A lamp according to any one of claims 1 to 3, wherein a transparent conductive film is formed between the inner surface of said light-transmitting airtight container and said metal oxide layer.
A lamp according to any one of claims 1 to 3, wherein the seal portion is composed of a junction of two members and the metal oxide layer which has a vitrified metal oxide exists at the junction of the two members.
A lamp according to claim 5, wherein at least one of the two members of the seal portion is comprised of a glass member and the vitrified metal oxide layer is formed at least on a side of said glass member of the seal portion.
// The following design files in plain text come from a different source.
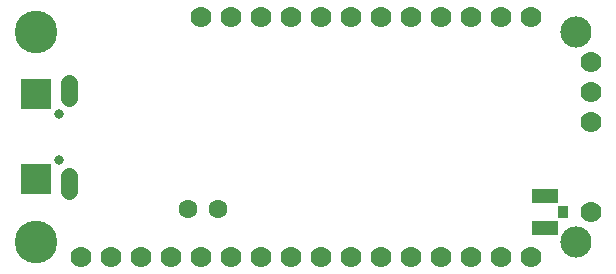
<source format=gbr>
G04 EAGLE Gerber RS-274X export*
G75*
%MOMM*%
%FSLAX34Y34*%
%LPD*%
%INSoldermask Bottom*%
%IPPOS*%
%AMOC8*
5,1,8,0,0,1.08239X$1,22.5*%
G01*
%ADD10C,2.641600*%
%ADD11C,3.617600*%
%ADD12C,0.801600*%
%ADD13R,2.601600X2.601600*%
%ADD14C,1.409600*%
%ADD15C,1.778000*%
%ADD16C,1.601600*%
%ADD17R,2.301600X1.151600*%
%ADD18R,0.901600X1.101600*%


D10*
X482600Y203200D03*
X482600Y25400D03*
D11*
X25400Y203200D03*
X25400Y25400D03*
D12*
X44450Y133800D03*
X44450Y94800D03*
D13*
X25450Y78300D03*
X25450Y150300D03*
D14*
X53450Y147300D02*
X53450Y160380D01*
X53450Y81300D02*
X53450Y68220D01*
D15*
X444500Y12700D03*
X419100Y12700D03*
X393700Y12700D03*
X368300Y12700D03*
X342900Y12700D03*
X317500Y12700D03*
X292100Y12700D03*
X266700Y12700D03*
X241300Y12700D03*
X215900Y12700D03*
X190500Y12700D03*
X165100Y12700D03*
X139700Y12700D03*
X114300Y12700D03*
X88900Y12700D03*
X63500Y12700D03*
X165100Y215900D03*
X190500Y215900D03*
X215900Y215900D03*
X241300Y215900D03*
X266700Y215900D03*
X292100Y215900D03*
X317500Y215900D03*
X342900Y215900D03*
X368300Y215900D03*
X393700Y215900D03*
X419100Y215900D03*
X444500Y215900D03*
D16*
X153670Y53340D03*
X179070Y53340D03*
D15*
X495300Y50800D03*
D17*
X455930Y37050D03*
X455930Y64550D03*
D18*
X471180Y50800D03*
D15*
X495300Y127000D03*
X495300Y152400D03*
X495300Y177800D03*
M02*

</source>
A lamp according to one of claims 5 and 6, wherein at least one of the two members of the seal portion is comprised of a glass member and the metal oxide layer comprises a metal oxide diffused in the glass member at the seal portion.
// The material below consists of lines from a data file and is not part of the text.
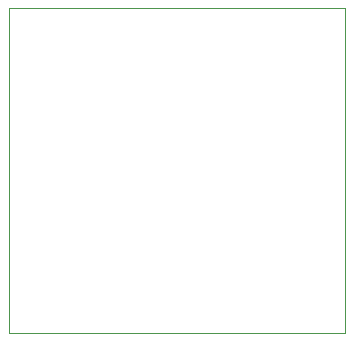
<source format=gbr>
%TF.GenerationSoftware,KiCad,Pcbnew,9.0.6*%
%TF.CreationDate,2026-01-01T03:20:53+05:30*%
%TF.ProjectId,Stem_Toy,5374656d-5f54-46f7-992e-6b696361645f,rev?*%
%TF.SameCoordinates,Original*%
%TF.FileFunction,Profile,NP*%
%FSLAX46Y46*%
G04 Gerber Fmt 4.6, Leading zero omitted, Abs format (unit mm)*
G04 Created by KiCad (PCBNEW 9.0.6) date 2026-01-01 03:20:53*
%MOMM*%
%LPD*%
G01*
G04 APERTURE LIST*
%TA.AperFunction,Profile*%
%ADD10C,0.050000*%
%TD*%
G04 APERTURE END LIST*
D10*
X86500000Y-85500000D02*
X115000000Y-85500000D01*
X115000000Y-113000000D01*
X86500000Y-113000000D01*
X86500000Y-85500000D01*
M02*

</source>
A lamp according to claim 1, wherein the seal portion comprises an end of the light-transmitting airtight container which is pinch- or press-sealed.
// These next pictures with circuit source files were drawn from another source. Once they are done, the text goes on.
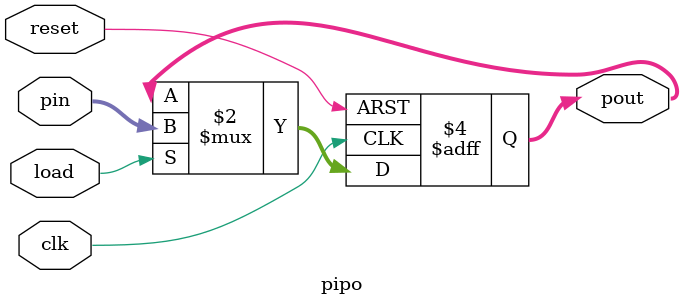
<source format=sv>
module pipo (
  input clk,
  input reset,
  input load,
  input [3:0] pin,
  output reg [3:0] pout
);

  always @(posedge clk or posedge reset) begin
    if (reset)
      pout <= 4'b0000;
    else if (load)
      pout <= pin;
  end
endmodule

</source>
A lamp according to any one of claims 1 to 8, wherein the metal oxide is comprised of fused particles in the seal portion.
A lamp according to any one of claims 1 to 9, wherein the metal oxide layer comprises metal oxide particles except at the seal portion and in the vicinity thereof.
A lamp according to claim 10, wherein average primary particle size of the metal oxide particles is of 0.1 µ m or less and average thickness of the metal oxide layer is 0.5µ m or less.
A lamp according any one of claims 1 to 11, wherein the metal oxide layer includes zinc oxide as one of constituents thereof.
A lamp according to claim 2, wherein the fluorescent luminous layer is formed on the metal oxide layer corresponding to an area of the metal oxide layer without excluding at the seal portions.
A lamp according to claim 2, wherein the fluorescent luminuos layer is formed inside the metal oxide layer substantially entirely corresponding to the surface of the metal oxide layer
A lighting apparatus comprising:
a main body;
a lamp mounted to the main body and having a structure defined in any one of claims 1 to 3; and
an operating unit mounted to the main body for operating the lamp.